2.2.2. Correction immédiate automatique

La correction immédiate est, en effet, le type de traitement de l’erreur prépondérant relevé dans les cours (68,5 % dans le tableau). Avec la séquence 4, nous avons entrevu une correction discrète qui peut facilement passer auprès des apprenants pour une simple aide de l’enseignant, puisque leurs interventions guident la conversation sans réellement l’interrompre. Il existe cependant des corrections immédiates bien plus fortes que nous tenterons d’analyser : on notera au passage que les corrections fortes sont, au vu du tableau, bien plus fréquentes que les corrections discrètes (60 contre 31 discrètes).

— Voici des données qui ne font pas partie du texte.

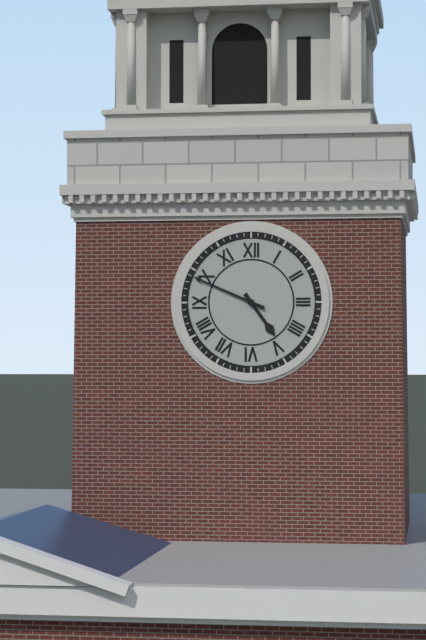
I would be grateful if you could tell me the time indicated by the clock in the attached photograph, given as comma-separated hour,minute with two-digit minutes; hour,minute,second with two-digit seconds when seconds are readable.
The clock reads 4,49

Par correction immédiate, nous entendons la répétition ou reprise de la forme par l’enseignant dans le tour de parole qui suit, avec au besoin interruption de l’apprenant. Ces traitements peuvent être discrets (correction discrète ou indirecte) ou forts et insistants : ils sont alors répétés, une ou plusieurs fois avec une intonation forte, ou peuvent donner lieu à des explications ou remarques de la part de l’enseignant.

La correction immédiate est problématique en ce qu’elle donne souvent lieu à prise par l’apprenant, pouvant laisser penser qu’une acquisition s’est produite. Pourtant, comme le montre le tableau, les prises sont loin d’être systématiques : sur 91 corrections immédiates, 44 donnent lieu à prises contre 47 sans prises. De plus, nous pouvons nous interroger sur l’impact réel de ce type de prises pour l’acquisition : la répétition de l’apprenant peut être effectivement due à une remise en question des hypothèses qu’il fait sur la langue, mais elle peut aussi être conditionnée par la réaction de l’enseignant, l’habitude, ou encore la volonté de passer outre. C’est ce que nous allons voir dans les exemples qui vont suivre.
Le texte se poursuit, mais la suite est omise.